### The task
Return only the tail of the data below, word for word: the line with "wrist: (191, 251)" and each line after it through the final one.

- Opening Delimiter -

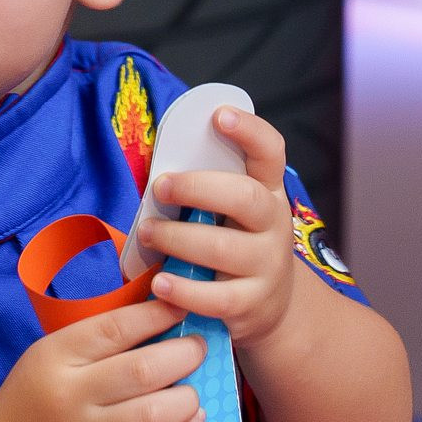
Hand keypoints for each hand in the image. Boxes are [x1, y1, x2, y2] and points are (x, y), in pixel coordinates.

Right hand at [0, 299, 206, 421]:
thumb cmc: (34, 398)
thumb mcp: (50, 355)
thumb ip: (98, 339)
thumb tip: (160, 314)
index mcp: (56, 357)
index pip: (117, 328)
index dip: (157, 314)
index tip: (181, 307)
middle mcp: (73, 397)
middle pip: (143, 371)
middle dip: (184, 355)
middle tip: (197, 348)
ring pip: (156, 415)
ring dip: (188, 398)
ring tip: (193, 389)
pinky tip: (193, 420)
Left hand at [136, 105, 297, 346]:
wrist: (276, 306)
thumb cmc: (239, 244)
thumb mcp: (234, 212)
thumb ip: (209, 189)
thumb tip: (153, 164)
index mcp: (268, 192)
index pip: (270, 153)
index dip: (250, 131)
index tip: (220, 116)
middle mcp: (273, 224)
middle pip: (245, 197)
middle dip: (198, 188)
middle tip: (160, 187)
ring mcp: (266, 265)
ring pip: (224, 248)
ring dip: (177, 239)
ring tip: (146, 233)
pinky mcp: (252, 303)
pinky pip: (217, 298)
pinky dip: (185, 290)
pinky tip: (159, 283)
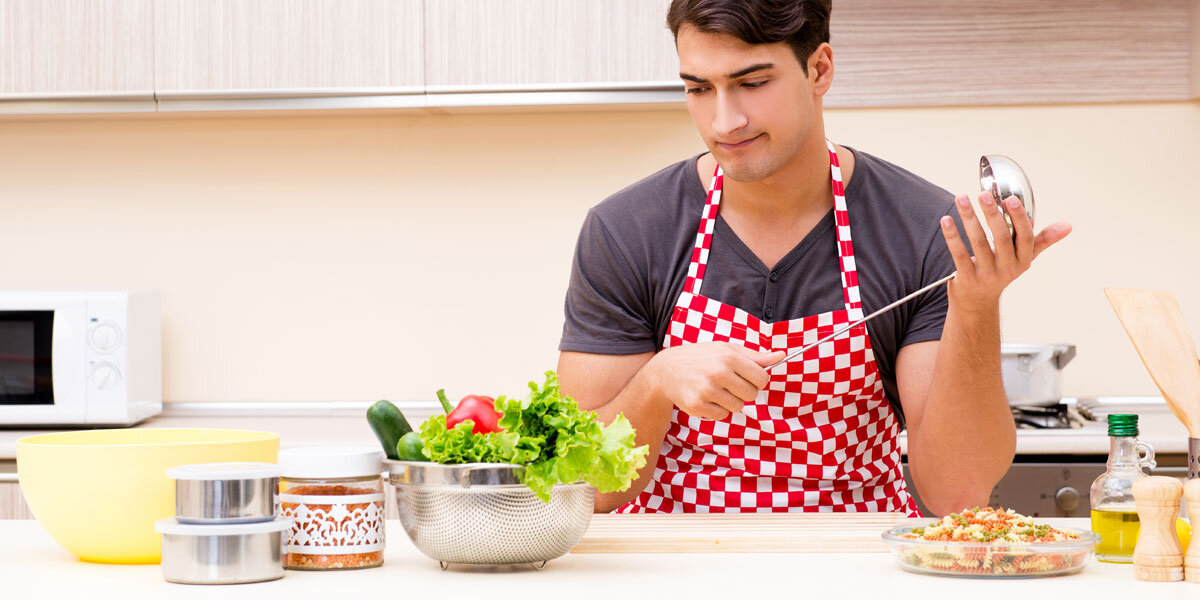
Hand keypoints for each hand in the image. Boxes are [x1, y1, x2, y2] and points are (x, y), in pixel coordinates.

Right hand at [646, 342, 782, 420]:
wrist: (666, 370)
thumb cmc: (702, 357)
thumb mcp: (726, 350)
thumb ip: (755, 356)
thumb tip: (782, 355)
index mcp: (729, 357)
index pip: (762, 379)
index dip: (757, 380)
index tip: (746, 377)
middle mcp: (718, 373)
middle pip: (752, 395)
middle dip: (744, 391)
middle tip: (728, 383)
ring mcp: (707, 391)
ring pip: (738, 407)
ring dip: (730, 401)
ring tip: (714, 389)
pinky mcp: (697, 406)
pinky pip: (722, 415)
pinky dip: (716, 409)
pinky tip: (705, 397)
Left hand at [940, 192, 1071, 312]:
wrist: (977, 302)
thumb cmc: (1001, 271)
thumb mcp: (1023, 258)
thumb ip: (1042, 240)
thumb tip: (1068, 225)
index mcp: (1023, 260)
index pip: (1025, 236)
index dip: (1019, 217)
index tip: (1010, 198)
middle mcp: (1007, 269)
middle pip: (1001, 237)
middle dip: (992, 214)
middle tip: (983, 195)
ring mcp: (986, 275)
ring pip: (978, 242)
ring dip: (969, 218)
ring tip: (961, 198)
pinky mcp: (966, 278)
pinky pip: (959, 254)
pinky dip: (952, 236)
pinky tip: (946, 220)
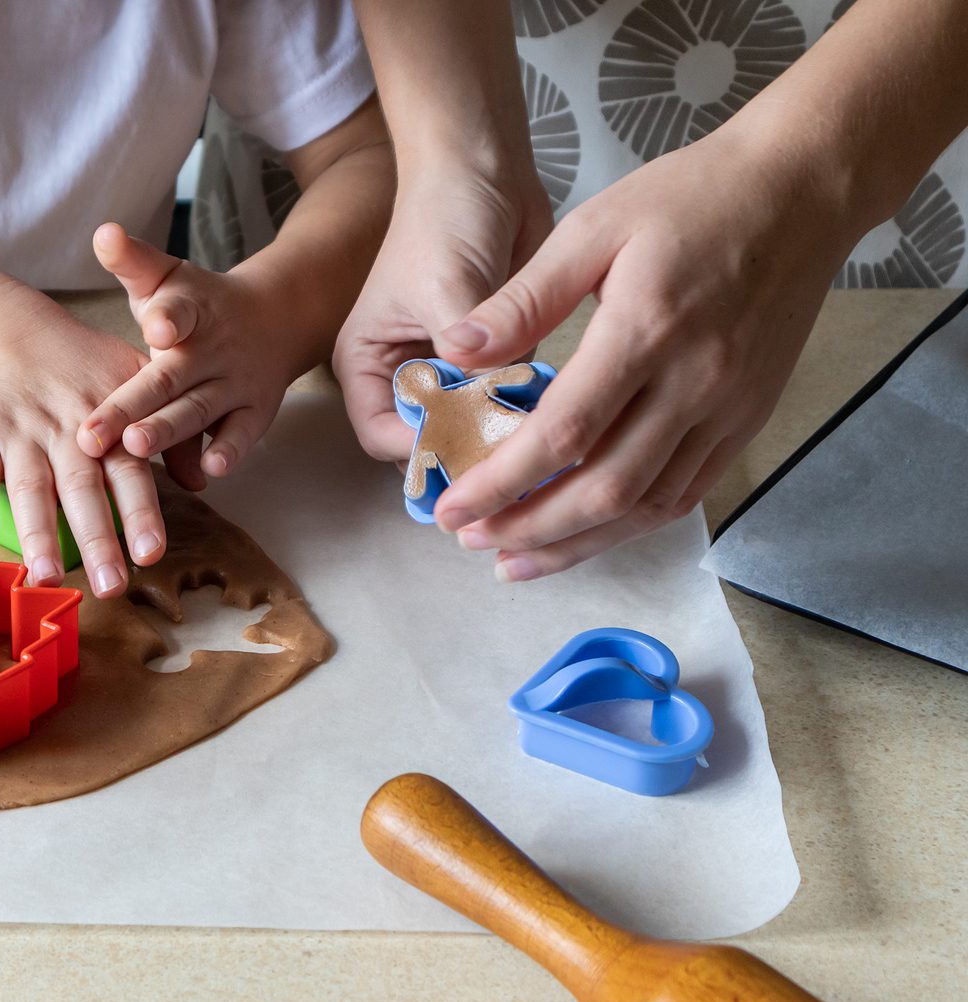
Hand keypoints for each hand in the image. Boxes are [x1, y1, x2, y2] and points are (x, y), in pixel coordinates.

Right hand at [0, 278, 168, 597]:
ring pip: (32, 488)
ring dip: (38, 534)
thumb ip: (168, 433)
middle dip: (98, 538)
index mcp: (111, 426)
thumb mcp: (133, 381)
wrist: (3, 329)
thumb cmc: (78, 364)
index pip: (129, 473)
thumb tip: (201, 481)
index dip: (141, 512)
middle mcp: (68, 433)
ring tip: (46, 577)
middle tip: (110, 585)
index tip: (151, 552)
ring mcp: (22, 434)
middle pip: (83, 489)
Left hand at [76, 224, 312, 488]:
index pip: (180, 311)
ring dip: (169, 430)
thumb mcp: (166, 276)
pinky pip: (242, 434)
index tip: (156, 326)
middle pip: (170, 377)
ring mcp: (236, 382)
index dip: (169, 318)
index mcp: (191, 309)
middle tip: (95, 432)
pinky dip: (229, 451)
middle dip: (132, 404)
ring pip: (198, 410)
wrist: (276, 318)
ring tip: (137, 446)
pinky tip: (209, 470)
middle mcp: (214, 348)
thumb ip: (133, 260)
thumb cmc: (196, 304)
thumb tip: (104, 232)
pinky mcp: (255, 412)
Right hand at [333, 161, 553, 465]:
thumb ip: (462, 356)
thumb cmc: (442, 218)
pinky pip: (509, 404)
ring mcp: (452, 372)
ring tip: (540, 424)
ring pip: (474, 428)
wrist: (483, 171)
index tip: (472, 440)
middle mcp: (405, 376)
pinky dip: (530, 408)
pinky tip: (558, 401)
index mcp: (367, 366)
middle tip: (514, 448)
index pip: (384, 437)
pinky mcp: (494, 361)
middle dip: (469, 447)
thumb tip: (486, 413)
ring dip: (505, 430)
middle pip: (430, 442)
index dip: (423, 448)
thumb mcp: (445, 289)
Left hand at [426, 125, 858, 580]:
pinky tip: (586, 532)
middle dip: (529, 527)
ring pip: (646, 506)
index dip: (502, 481)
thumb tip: (455, 350)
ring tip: (515, 557)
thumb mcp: (593, 227)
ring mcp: (728, 407)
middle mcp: (694, 382)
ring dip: (576, 542)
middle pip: (604, 489)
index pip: (563, 432)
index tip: (451, 506)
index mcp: (646, 330)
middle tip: (469, 537)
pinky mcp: (747, 418)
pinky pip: (686, 493)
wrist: (802, 191)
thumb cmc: (693, 197)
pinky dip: (629, 524)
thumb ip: (524, 297)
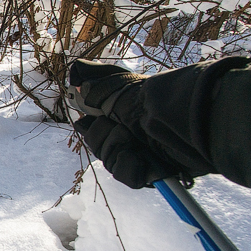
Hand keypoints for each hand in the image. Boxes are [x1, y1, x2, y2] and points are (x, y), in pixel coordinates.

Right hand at [68, 59, 192, 187]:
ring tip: (131, 137)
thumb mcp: (116, 85)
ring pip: (110, 162)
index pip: (94, 129)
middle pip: (99, 147)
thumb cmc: (148, 100)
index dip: (92, 126)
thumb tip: (77, 73)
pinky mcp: (152, 172)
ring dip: (116, 148)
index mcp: (121, 117)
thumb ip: (94, 80)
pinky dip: (130, 166)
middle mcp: (131, 135)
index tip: (96, 118)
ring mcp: (142, 154)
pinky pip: (128, 176)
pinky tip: (141, 156)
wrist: (174, 118)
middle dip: (102, 136)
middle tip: (120, 126)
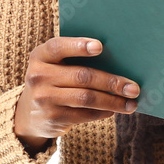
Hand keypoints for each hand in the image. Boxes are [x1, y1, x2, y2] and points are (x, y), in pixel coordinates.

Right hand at [14, 36, 139, 153]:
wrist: (29, 112)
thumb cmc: (54, 80)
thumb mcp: (55, 65)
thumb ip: (75, 59)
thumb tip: (120, 61)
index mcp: (40, 56)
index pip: (58, 47)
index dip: (79, 46)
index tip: (101, 47)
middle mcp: (39, 76)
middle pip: (82, 76)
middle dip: (112, 82)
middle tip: (133, 87)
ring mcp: (44, 99)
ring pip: (86, 98)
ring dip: (113, 101)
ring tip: (131, 103)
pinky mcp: (52, 118)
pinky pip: (85, 114)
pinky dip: (104, 112)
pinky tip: (115, 110)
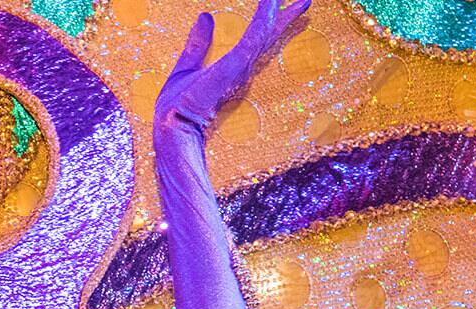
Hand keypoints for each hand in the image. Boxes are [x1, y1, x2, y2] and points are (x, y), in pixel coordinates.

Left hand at [153, 0, 310, 135]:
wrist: (171, 128)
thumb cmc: (176, 108)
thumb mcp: (186, 68)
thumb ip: (198, 44)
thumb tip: (206, 16)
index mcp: (231, 68)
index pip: (256, 40)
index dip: (271, 21)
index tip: (282, 3)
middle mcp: (239, 69)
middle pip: (266, 37)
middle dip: (285, 17)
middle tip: (304, 1)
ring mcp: (236, 70)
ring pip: (262, 36)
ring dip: (277, 15)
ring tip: (298, 0)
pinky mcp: (229, 70)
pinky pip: (250, 41)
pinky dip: (261, 22)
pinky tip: (269, 4)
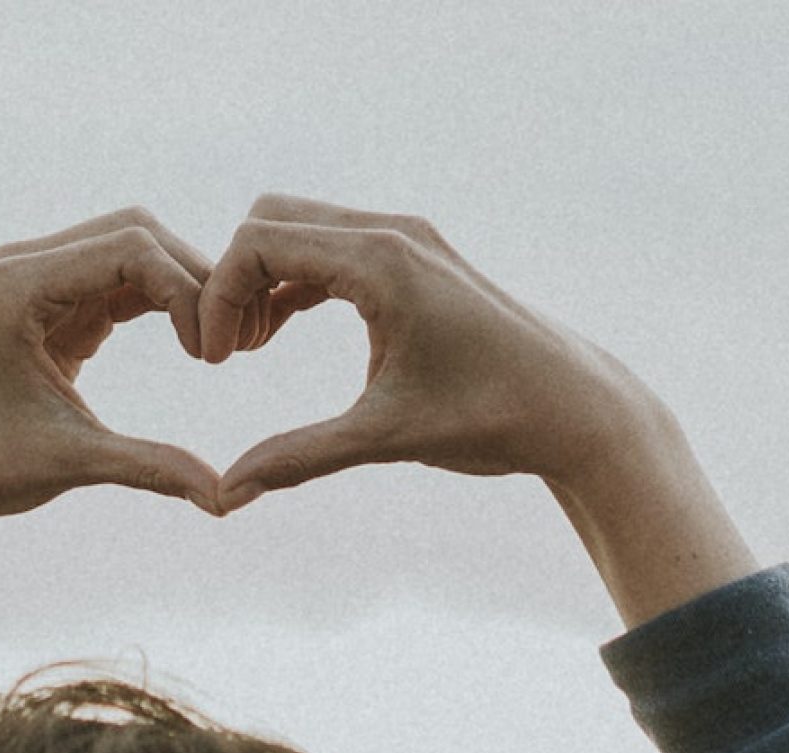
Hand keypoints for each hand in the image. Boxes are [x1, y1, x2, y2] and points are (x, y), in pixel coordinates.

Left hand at [0, 207, 266, 527]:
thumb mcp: (73, 462)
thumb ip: (152, 468)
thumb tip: (224, 498)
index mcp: (18, 286)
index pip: (129, 248)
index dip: (186, 291)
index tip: (211, 358)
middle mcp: (25, 266)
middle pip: (137, 233)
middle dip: (192, 280)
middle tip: (231, 343)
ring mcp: (40, 279)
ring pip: (134, 249)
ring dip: (182, 288)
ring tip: (216, 345)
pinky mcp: (55, 303)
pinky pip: (122, 280)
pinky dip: (163, 303)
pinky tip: (194, 343)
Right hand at [200, 193, 669, 512]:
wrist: (575, 408)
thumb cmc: (492, 418)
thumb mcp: (386, 439)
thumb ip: (300, 458)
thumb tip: (227, 494)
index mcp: (383, 262)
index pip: (259, 242)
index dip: (217, 296)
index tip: (213, 359)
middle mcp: (393, 235)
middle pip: (271, 222)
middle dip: (233, 282)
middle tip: (228, 353)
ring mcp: (408, 243)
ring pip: (300, 232)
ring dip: (262, 282)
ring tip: (250, 349)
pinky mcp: (416, 262)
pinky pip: (331, 252)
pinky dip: (295, 285)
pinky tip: (280, 334)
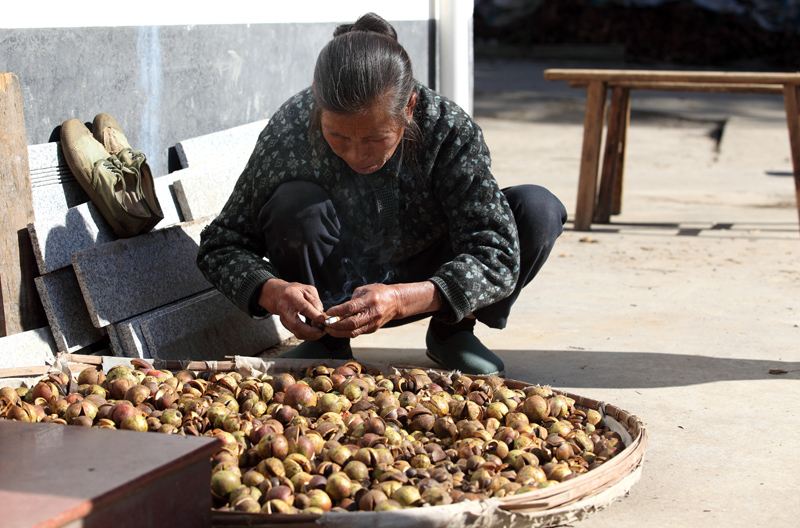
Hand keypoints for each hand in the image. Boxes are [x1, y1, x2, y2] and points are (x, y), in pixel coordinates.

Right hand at [258, 279, 325, 339]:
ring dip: (309, 335)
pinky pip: (296, 333)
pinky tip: (314, 333)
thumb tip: (321, 314)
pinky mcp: (284, 323)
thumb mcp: (307, 290)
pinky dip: (306, 335)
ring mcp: (283, 317)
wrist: (277, 294)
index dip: (314, 315)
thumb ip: (315, 301)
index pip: (303, 307)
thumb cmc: (295, 290)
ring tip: (320, 333)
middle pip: (296, 324)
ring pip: (296, 331)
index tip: (323, 320)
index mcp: (291, 295)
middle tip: (321, 332)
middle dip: (310, 331)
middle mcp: (285, 307)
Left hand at [324, 281, 442, 337]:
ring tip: (328, 329)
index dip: (337, 312)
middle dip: (335, 325)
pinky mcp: (372, 329)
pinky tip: (337, 330)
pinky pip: (356, 333)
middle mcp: (373, 313)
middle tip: (325, 324)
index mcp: (370, 300)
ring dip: (338, 332)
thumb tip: (338, 311)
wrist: (396, 302)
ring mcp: (373, 323)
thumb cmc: (378, 293)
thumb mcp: (365, 289)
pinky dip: (345, 333)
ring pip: (353, 331)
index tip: (327, 312)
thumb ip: (351, 300)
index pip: (351, 308)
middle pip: (351, 323)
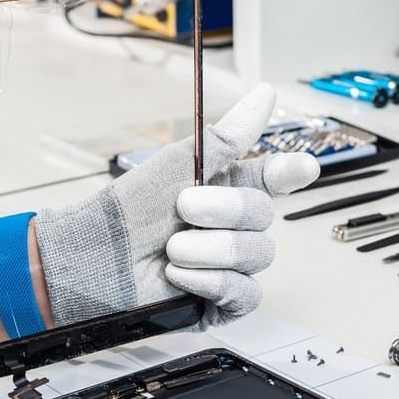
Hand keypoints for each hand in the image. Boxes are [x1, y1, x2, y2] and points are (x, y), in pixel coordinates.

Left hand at [34, 84, 319, 328]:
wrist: (94, 263)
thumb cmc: (127, 213)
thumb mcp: (176, 165)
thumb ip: (228, 137)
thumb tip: (266, 95)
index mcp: (226, 189)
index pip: (272, 177)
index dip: (290, 171)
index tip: (304, 166)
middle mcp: (233, 227)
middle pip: (264, 215)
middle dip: (223, 211)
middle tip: (182, 208)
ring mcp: (231, 266)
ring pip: (257, 255)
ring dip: (211, 250)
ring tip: (172, 249)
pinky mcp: (224, 303)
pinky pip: (245, 292)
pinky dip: (212, 282)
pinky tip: (181, 276)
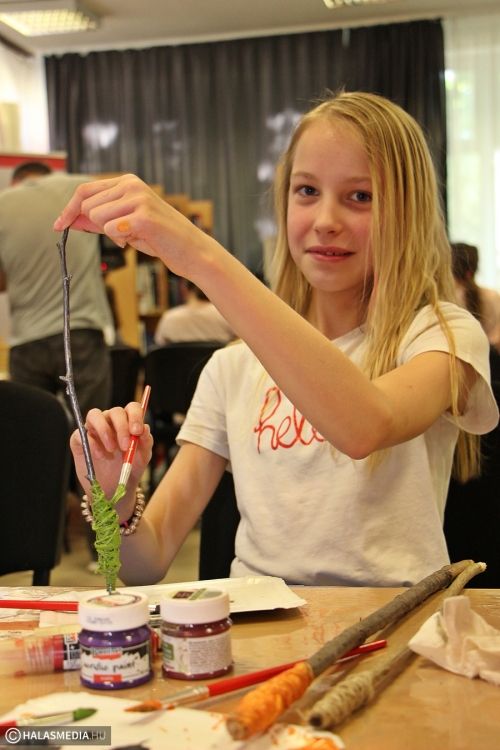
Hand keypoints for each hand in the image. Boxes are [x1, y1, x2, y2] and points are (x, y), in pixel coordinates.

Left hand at [53, 174, 214, 279]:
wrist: (191, 251)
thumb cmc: (160, 238)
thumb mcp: (124, 225)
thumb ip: (98, 220)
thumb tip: (70, 219)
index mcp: (127, 181)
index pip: (85, 191)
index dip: (69, 209)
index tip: (58, 225)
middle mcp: (132, 185)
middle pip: (87, 206)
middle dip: (96, 226)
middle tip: (122, 234)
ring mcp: (138, 198)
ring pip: (97, 218)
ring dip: (111, 234)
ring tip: (134, 235)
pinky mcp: (144, 216)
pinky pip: (111, 231)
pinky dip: (121, 240)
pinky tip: (139, 239)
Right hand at [71, 402, 152, 502]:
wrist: (115, 488)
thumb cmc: (130, 468)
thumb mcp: (143, 457)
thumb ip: (146, 441)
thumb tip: (144, 429)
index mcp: (128, 421)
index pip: (132, 408)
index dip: (135, 416)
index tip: (137, 431)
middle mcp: (111, 421)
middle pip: (115, 411)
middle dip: (121, 427)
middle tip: (125, 446)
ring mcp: (94, 428)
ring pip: (94, 415)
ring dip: (104, 430)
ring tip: (111, 449)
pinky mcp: (79, 439)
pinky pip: (81, 434)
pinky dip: (91, 444)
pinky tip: (100, 456)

- Closing Delimiter -

### Solution for this task
wrist: (191, 251)
thumb cmc: (160, 238)
thumb mcp: (124, 225)
thumb ip: (98, 220)
thumb tip: (70, 219)
index mcp: (127, 181)
index pip: (85, 191)
index dip: (69, 209)
index tip: (58, 225)
middle mcp: (132, 185)
middle pip: (87, 206)
middle dip: (96, 226)
middle tip: (122, 234)
ring mcp: (138, 198)
ring pip: (97, 218)
ring dip: (111, 234)
ring tip: (134, 235)
pinky mcp: (144, 216)
pinky pip: (111, 231)
pinky dip: (121, 240)
pinky tip: (139, 239)
Right hand at [71, 402, 152, 502]:
wrist: (115, 488)
thumb cmc: (130, 468)
thumb mcp: (143, 457)
thumb ip: (146, 441)
thumb tip: (144, 429)
index mcp: (128, 421)
index pip: (132, 408)
index dip: (135, 416)
index tip: (137, 431)
middle mcp: (111, 421)
middle pip: (115, 411)
middle dip: (121, 427)
middle tip: (125, 446)
ring mcp: (94, 428)
ring pip: (94, 415)
ring dip: (104, 430)
ring tip: (111, 449)
pinky mcp: (79, 439)
pinky pip: (81, 434)
pinky dip: (91, 444)
pinky tip: (100, 456)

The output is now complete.